■ What is required:
Each line below should be repeated exactly as written, with no pictures carried over.

■ Items from a data source:
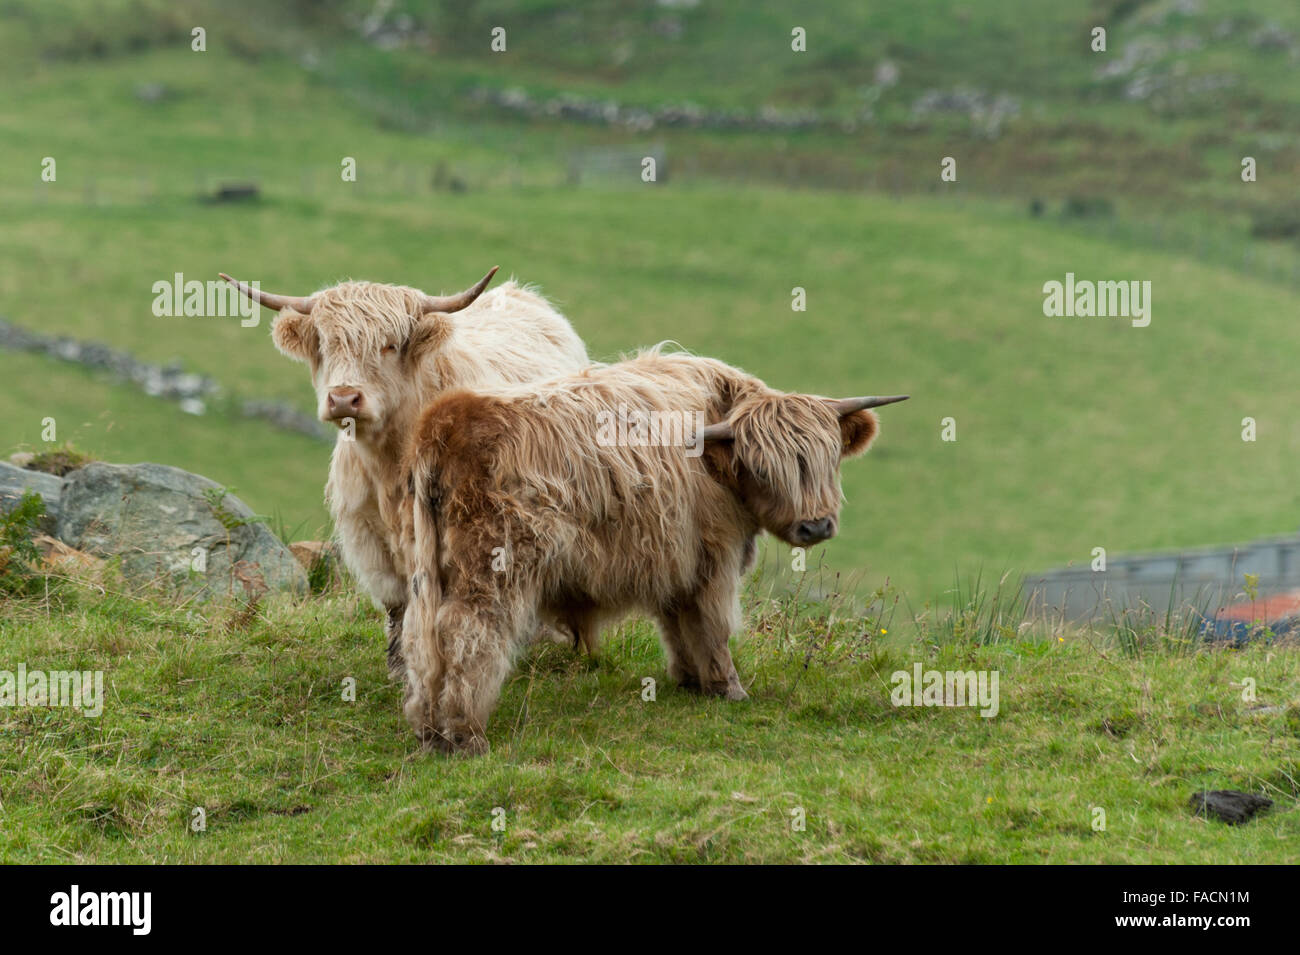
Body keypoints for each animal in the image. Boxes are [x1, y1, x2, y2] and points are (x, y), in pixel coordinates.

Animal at [223, 267, 590, 670]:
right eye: (326, 344)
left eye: (390, 345)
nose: (344, 399)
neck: (390, 464)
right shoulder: (367, 533)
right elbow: (397, 602)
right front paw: (399, 664)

■ Task solution:
Body keypoints for each animal in the image. Boxes are [x1, y1, x2, y2] and points are (x, y), in pixel coordinates.

Animal at [223, 267, 590, 670]:
right eye: (326, 344)
left eye: (390, 345)
nose: (344, 399)
neck: (390, 464)
right shoulder: (367, 533)
right elbow: (397, 602)
right front paw: (399, 664)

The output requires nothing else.